Basic script to detect vulnerabilities into a PHP source code, it is using Regular Expression to find sinkholes.
# HELP
┌[parrot]─[Bishal Aryal]─[/home/cisco/project/final-year-sast-tool]
└╼cisco$python3 scancodeshield.py
usage: scancodeshield.py [-h] [--dir DIR] [--plain]
optional arguments:
-h, --help show this help message and exit
--dir DIR Provide Directory to analyse
--plain Plain in output (without Color)Currently detecting :
- Arbitrary Cookie
- Arbitrary File Deletion
- Cross Site Scripting
- File Inclusion / Path Traversal
- File Upload
- Header Injection
- Information Leak
- PHP Object Injection
- Remote Code Execution
- Remote Command Execution
- Server Side Request Forgery
- Server Side Template Injection
- SQL Injection
- URL Redirection
- Weak Cryptographic Hash
- Hardcoded credentials
- High Entropy string
Use "automate_scanning.sh" to automate the scanning process.
# Example
┌[parrot]─[Bishal Aryal]─[/home/cisco/project/final-year-sast-tool]

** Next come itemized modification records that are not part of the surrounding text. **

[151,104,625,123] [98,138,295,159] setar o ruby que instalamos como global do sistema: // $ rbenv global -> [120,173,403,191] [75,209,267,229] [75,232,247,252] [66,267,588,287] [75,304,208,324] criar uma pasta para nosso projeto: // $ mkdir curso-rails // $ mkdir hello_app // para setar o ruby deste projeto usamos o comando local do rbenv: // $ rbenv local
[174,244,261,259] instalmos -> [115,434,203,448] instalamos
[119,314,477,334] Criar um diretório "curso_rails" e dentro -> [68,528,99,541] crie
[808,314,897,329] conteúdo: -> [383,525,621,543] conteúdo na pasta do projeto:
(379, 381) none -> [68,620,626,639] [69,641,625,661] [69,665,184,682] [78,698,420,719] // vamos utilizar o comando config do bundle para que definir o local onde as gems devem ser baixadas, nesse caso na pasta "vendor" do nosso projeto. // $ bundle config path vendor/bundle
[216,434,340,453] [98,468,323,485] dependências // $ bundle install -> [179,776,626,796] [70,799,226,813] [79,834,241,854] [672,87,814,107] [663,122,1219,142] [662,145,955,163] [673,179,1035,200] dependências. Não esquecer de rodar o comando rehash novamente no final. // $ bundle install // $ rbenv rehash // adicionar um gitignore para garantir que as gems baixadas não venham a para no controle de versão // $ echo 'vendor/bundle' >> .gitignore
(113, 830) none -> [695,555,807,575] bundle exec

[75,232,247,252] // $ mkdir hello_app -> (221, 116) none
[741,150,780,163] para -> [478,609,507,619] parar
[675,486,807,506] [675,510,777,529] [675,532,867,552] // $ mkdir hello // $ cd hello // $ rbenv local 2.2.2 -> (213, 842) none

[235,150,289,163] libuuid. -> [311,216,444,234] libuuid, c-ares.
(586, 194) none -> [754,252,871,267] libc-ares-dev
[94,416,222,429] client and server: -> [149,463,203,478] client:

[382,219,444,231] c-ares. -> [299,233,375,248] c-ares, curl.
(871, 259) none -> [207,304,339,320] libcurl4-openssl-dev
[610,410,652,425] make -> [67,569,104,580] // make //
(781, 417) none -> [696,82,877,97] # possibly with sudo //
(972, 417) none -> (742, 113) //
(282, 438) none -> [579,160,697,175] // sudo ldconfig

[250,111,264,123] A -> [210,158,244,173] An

└╼cisco$python3 scancodeshield.py --dir vulnerable_code
Analyzing 'vulnerable_code' source code
----------------------------------------------------------------------------------------------------------------------------------------------------------------------------------------------------
Name Potential vulnerability found : SQL Injection
----------------------------------------------------------------------------------------------------------------------------------------------------------------------------------------------------
Line -->6 in vulnerable_code/tainted-sql-string.php
Code mysql_query($query)
Declaration Line n°6 : $query = "SELECT * FROM table WHERE Id = '".